Die Energieversorgung und das Antriebssystem basieren auf dem neuen BlueDirveEco System, einer Weiterentwicklung des Siship-Ecoprop-Systems von Siemens. Entscheidende Funktionalitäten vor allem in Bezug auf die Umschaltung unter Last, von Elektro- auf Dieselantrieb und umgekehrt wurden von Shiptec entworfen. Die Antriebsleistung beträgt 2 x 920kW (Diesel) und 2 x 225 kW (elektrisch). Die Batteriekapazität gibt das Schiffbauunternehmen mit 599 kWh an, Hersteller ist Leclanché.
Einerseits dient das Hybridkonzept dem «Peakshaving» bei hohen Energiebedarfsspitzen, andererseits wird das Schiff in Ufernähe rein elektrisch angetrieben und die Dieselantriebe abgestellt. Das gleiche Prinzip bewährt sich nach Aussage der Schweizer bereits beim durch Shiptec entwickelten Shuttlekatamaran »Bürgenstock«.

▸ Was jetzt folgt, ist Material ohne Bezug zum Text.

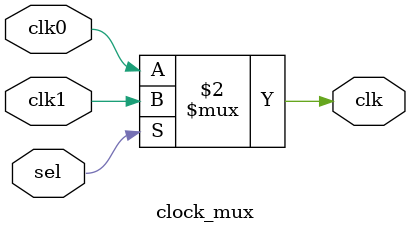
<source format=v>
module clock_mux(
		 input 	clk0,
		 input 	clk1,
		 input 	sel,
		 output reg clk);

always @(*) begin
   clk = sel ? clk1 : clk0;
end

endmodule // clock_mux

</source>
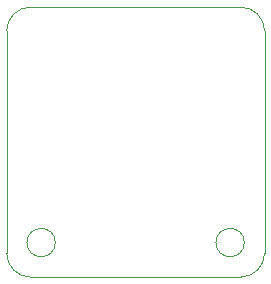
<source format=gm1>
%TF.GenerationSoftware,KiCad,Pcbnew,(5.1.12-1-10_14)*%
%TF.CreationDate,2021-12-10T03:56:51-06:00*%
%TF.ProjectId,xlr_breakout_board,786c725f-6272-4656-916b-6f75745f626f,0.0.1*%
%TF.SameCoordinates,Original*%
%TF.FileFunction,Profile,NP*%
%FSLAX46Y46*%
G04 Gerber Fmt 4.6, Leading zero omitted, Abs format (unit mm)*
G04 Created by KiCad (PCBNEW (5.1.12-1-10_14)) date 2021-12-10 03:56:51*
%MOMM*%
%LPD*%
G01*
G04 APERTURE LIST*
%TA.AperFunction,Profile*%
%ADD10C,0.025400*%
%TD*%
G04 APERTURE END LIST*
D10*
X-6800000Y1144000D02*
G75*
G03*
X-6800000Y1144000I-1200000J0D01*
G01*
X9200000Y1144000D02*
G75*
G03*
X9200000Y1144000I-1200000J0D01*
G01*
X-8890000Y-1778000D02*
G75*
G02*
X-10922000Y254000I0J2032000D01*
G01*
X-10922000Y19050000D02*
G75*
G02*
X-8890000Y21082000I2032000J0D01*
G01*
X8890000Y21082000D02*
G75*
G02*
X10922000Y19050000I0J-2032000D01*
G01*
X10922000Y254000D02*
G75*
G02*
X8890000Y-1778000I-2032000J0D01*
G01*
X10922000Y19050000D02*
X10922000Y254000D01*
X-8890000Y21082000D02*
X8890000Y21082000D01*
X-10922000Y254000D02*
X-10922000Y19050000D01*
X-8890000Y-1778000D02*
X8890000Y-1778000D01*
M02*

</source>
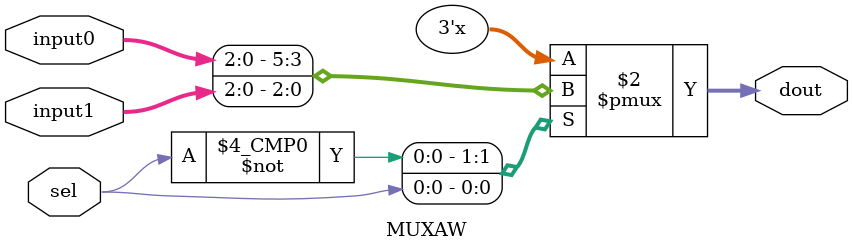
<source format=v>
`timescale 1ns / 1ps


module MUXAW (
	input [2:0] input0,
	input [2:0] input1,
	input sel,
	output reg [2:0] dout
	);
	
	always @ (sel or input0 or input1) begin
		case(sel)
			1'b0: dout <= input0;
			1'b1: dout <= input1;
		endcase
	end
endmodule
</source>
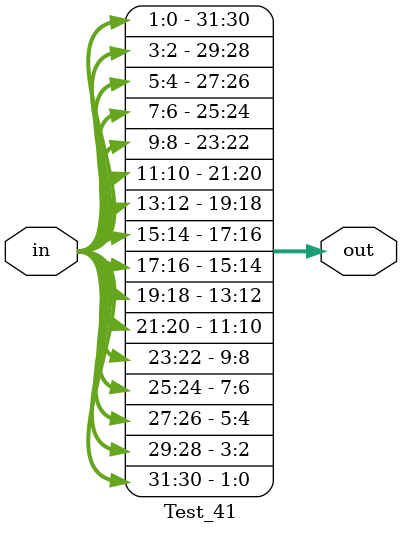
<source format=v>
module Test_41 (
   out,
   in
   );
   input [31:0] in;
   output [31:0] out;
   genvar 	 i;
   generate
      for (i=0; i<16; i=i+1) begin : gblk
	 assign out[i*2+1:i*2] = in[(30-i*2)+1:(30-i*2)];
      end
   endgenerate
endmodule
</source>
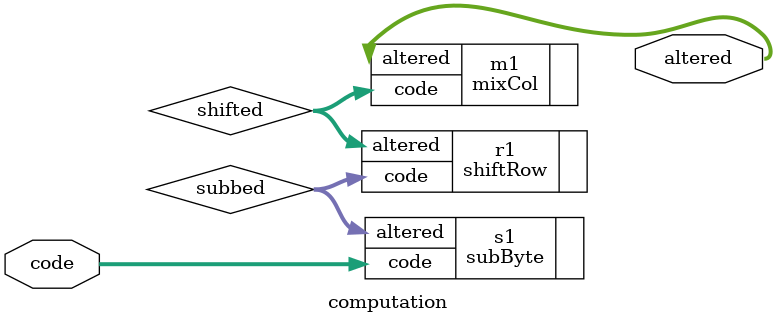
<source format=v>
`timescale 1ns / 1ps

module computation(
	output[255:0] altered,
	input [255:0] code);
	wire[255:0]subbed,shifted;

	subByte s1(.code(code),.altered(subbed)); //sub the bytes using LUTs
	shiftRow r1(.code(subbed),.altered(shifted)); //Shift each row by a factor
	mixCol m1(.code(shifted),.altered(altered)); //mix the columns

endmodule

</source>
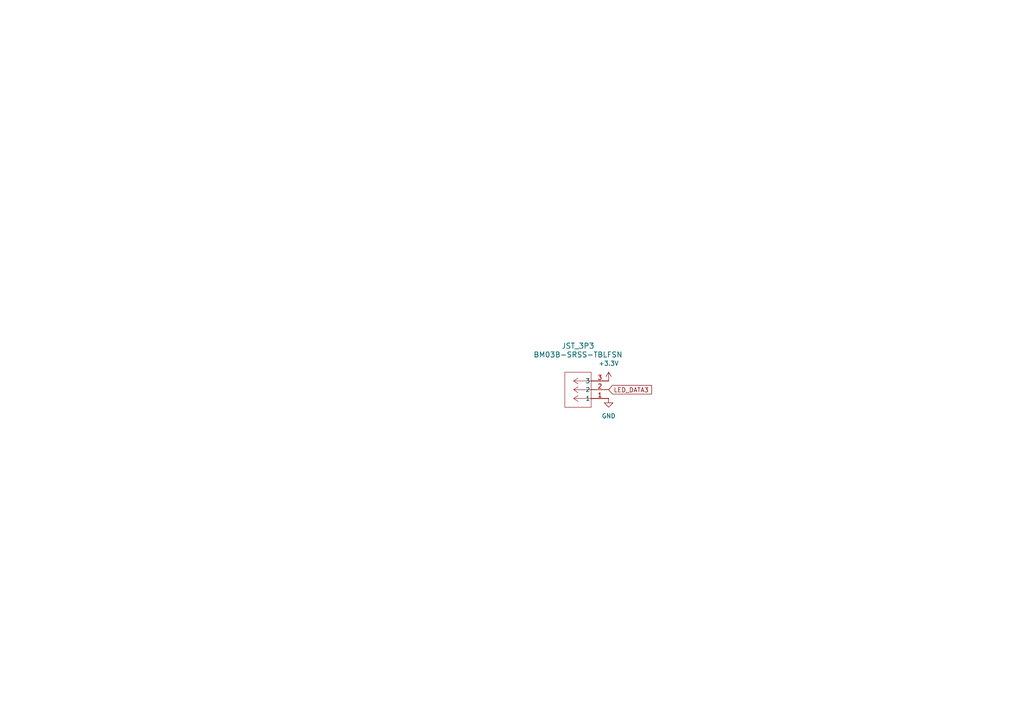
<source format=kicad_sch>
(kicad_sch
	(version 20231120)
	(generator "eeschema")
	(generator_version "8.0")
	(uuid "83c94972-e0d1-4314-9d99-16374ede466d")
	(paper "A4")
	(title_block
		(title "LEDs")
		(date "2024-10-21")
		(rev "2")
		(company "FlexGlO")
	)
	
	(global_label "LED_DATA3"
		(shape input)
		(at 176.53 113.03 0)
		(fields_autoplaced yes)
		(effects
			(font
				(size 1.27 1.27)
			)
			(justify left)
		)
		(uuid "3477f61d-7218-4f43-b959-d0309d4dcf15")
		(property "Intersheetrefs" "${INTERSHEET_REFS}"
			(at 189.5542 113.03 0)
			(effects
				(font
					(size 1.27 1.27)
				)
				(justify left)
				(hide yes)
			)
		)
	)
	(symbol
		(lib_id "2024-10-20_02-14-52:BM03B-SRSS-TBLFSN")
		(at 176.53 115.57 180)
		(unit 1)
		(exclude_from_sim no)
		(in_bom yes)
		(on_board yes)
		(dnp no)
		(uuid "0f8256ca-f363-4771-bdc6-dde9b233c8c7")
		(property "Reference" "JST_3P3"
			(at 167.64 100.33 0)
			(effects
				(font
					(size 1.524 1.524)
				)
			)
		)
		(property "Value" "BM03B-SRSS-TBLFSN"
			(at 167.64 102.87 0)
			(effects
				(font
					(size 1.524 1.524)
				)
			)
		)
		(property "Footprint" "Footprints:CONN_BM03B-SRSS-TBLFSN_JST"
			(at 176.53 115.57 0)
			(effects
				(font
					(size 1.27 1.27)
					(italic yes)
				)
				(hide yes)
			)
		)
		(property "Datasheet" "BM03B-SRSS-TBLFSN"
			(at 176.53 115.57 0)
			(effects
				(font
					(size 1.27 1.27)
					(italic yes)
				)
				(hide yes)
			)
		)
		(property "Description" ""
			(at 176.53 115.57 0)
			(effects
				(font
					(size 1.27 1.27)
				)
				(hide yes)
			)
		)
		(property "AVAILABILITY" ""
			(at 176.53 115.57 0)
			(effects
				(font
					(size 1.27 1.27)
				)
				(hide yes)
			)
		)
		(property "DESCRIPTION" ""
			(at 176.53 115.57 0)
			(effects
				(font
					(size 1.27 1.27)
				)
				(hide yes)
			)
		)
		(property "MF" ""
			(at 176.53 115.57 0)
			(effects
				(font
					(size 1.27 1.27)
				)
				(hide yes)
			)
		)
		(property "MP" ""
			(at 176.53 115.57 0)
			(effects
				(font
					(size 1.27 1.27)
				)
				(hide yes)
			)
		)
		(property "PACKAGE" ""
			(at 176.53 115.57 0)
			(effects
				(font
					(size 1.27 1.27)
				)
				(hide yes)
			)
		)
		(property "PRICE" ""
			(at 176.53 115.57 0)
			(effects
				(font
					(size 1.27 1.27)
				)
				(hide yes)
			)
		)
		(property "PURCHASE-URL" ""
			(at 176.53 115.57 0)
			(effects
				(font
					(size 1.27 1.27)
				)
				(hide yes)
			)
		)
		(pin "1"
			(uuid "46f808b0-f310-459f-8941-824fa4e0a83a")
		)
		(pin "2"
			(uuid "137b91cd-a073-42a8-aa3a-8212c4d33cbc")
		)
		(pin "3"
			(uuid "259d10c2-9098-4a43-9a58-3f5b3e718932")
		)
		(instances
			(project "FlexGlO"
				(path "/d4eb9882-f279-42f5-9a99-976683f6ac64/b6de8a9f-770e-4b63-893a-550155e6ae08"
					(reference "JST_3P3")
					(unit 1)
				)
			)
		)
	)
	(symbol
		(lib_id "power:+3.3V")
		(at 176.53 110.49 0)
		(unit 1)
		(exclude_from_sim no)
		(in_bom yes)
		(on_board yes)
		(dnp no)
		(fields_autoplaced yes)
		(uuid "52826029-fc06-4492-9ae2-afe1b3b0b2ca")
		(property "Reference" "#PWR040"
			(at 176.53 114.3 0)
			(effects
				(font
					(size 1.27 1.27)
				)
				(hide yes)
			)
		)
		(property "Value" "+3.3V"
			(at 176.53 105.41 0)
			(effects
				(font
					(size 1.27 1.27)
				)
			)
		)
		(property "Footprint" ""
			(at 176.53 110.49 0)
			(effects
				(font
					(size 1.27 1.27)
				)
				(hide yes)
			)
		)
		(property "Datasheet" ""
			(at 176.53 110.49 0)
			(effects
				(font
					(size 1.27 1.27)
				)
				(hide yes)
			)
		)
		(property "Description" ""
			(at 176.53 110.49 0)
			(effects
				(font
					(size 1.27 1.27)
				)
				(hide yes)
			)
		)
		(pin "1"
			(uuid "a2c1352d-e4be-496b-a5aa-4fcedb9dbf1f")
		)
		(instances
			(project "FlexGlO"
				(path "/d4eb9882-f279-42f5-9a99-976683f6ac64/b6de8a9f-770e-4b63-893a-550155e6ae08"
					(reference "#PWR040")
					(unit 1)
				)
			)
		)
	)
	(symbol
		(lib_id "power:GND")
		(at 176.53 115.57 0)
		(unit 1)
		(exclude_from_sim no)
		(in_bom yes)
		(on_board yes)
		(dnp no)
		(fields_autoplaced yes)
		(uuid "dec5dd69-7536-4615-80d0-864545597592")
		(property "Reference" "#PWR041"
			(at 176.53 121.92 0)
			(effects
				(font
					(size 1.27 1.27)
				)
				(hide yes)
			)
		)
		(property "Value" "GND"
			(at 176.53 120.65 0)
			(effects
				(font
					(size 1.27 1.27)
				)
			)
		)
		(property "Footprint" ""
			(at 176.53 115.57 0)
			(effects
				(font
					(size 1.27 1.27)
				)
				(hide yes)
			)
		)
		(property "Datasheet" ""
			(at 176.53 115.57 0)
			(effects
				(font
					(size 1.27 1.27)
				)
				(hide yes)
			)
		)
		(property "Description" ""
			(at 176.53 115.57 0)
			(effects
				(font
					(size 1.27 1.27)
				)
				(hide yes)
			)
		)
		(pin "1"
			(uuid "1c3964e0-acbd-4638-85dd-92ff6baebfe9")
		)
		(instances
			(project "FlexGlO"
				(path "/d4eb9882-f279-42f5-9a99-976683f6ac64/b6de8a9f-770e-4b63-893a-550155e6ae08"
					(reference "#PWR041")
					(unit 1)
				)
			)
		)
	)
)

</source>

Solarpanele sind erweiterbar
Die von Bureau Veritas (BV) klassifizierten Neubauten können jeweils bis zu 700 Passagiere befördern und bieten 600 Sitzplätze an Bord. Da sie insbesondere in den Morgen- und Abendstunden von Berufspendlern benutzt werden, sind sämtliche Sitzplätze mit Lademöglichkeiten für elektronische Geräte ausgerüstet, und auf dem ganzen Schiff wird ein leistungsfähiges WLAN zur Verfügung gestellt. Auf dem Dach sind Solarpanele vom Model Solar Flex des Herstellers Solbian angebracht. Pro Schiff beträgt die Solarfläche 40m2. Zu einem späteren Zeitpunkt werde sie vermutlich auf mindestens 85m2 erweitert, so Shiptec.
Kapazität wird gesteigert
Mit den Einsatz der neuen Schiffe wird die Transportkapazität zwischen Lausanne in der Schweiz und den beiden französischen Städten Evian-les-Bains und Thonon-les-Bains auf der Südseite des Genfersees deutlich gesteigert – einerseits durch die höhere Kapazität der Schiffe, anderseits auch durch den massiven Ausbau der täglichen Verbindungen, denn die Einheiten sollen im 45-Minuten-Takt verkehren. Durch die erwartete Verlagerung des Individualverkehrs der Straße, auf den öffentlichen Verkehr über den Genfersee, werde der CO2-Fußabdruck eines einzelnen Berufspendlers um den Faktor 30 reduziert, heißt es. Dank diesem wegweisenden Projekt könnten die Umweltbelastungen in der Region verringert werden, womit ein wichtiger Beitrag zur Erreichung der Klimaschutzziele geleistet wird.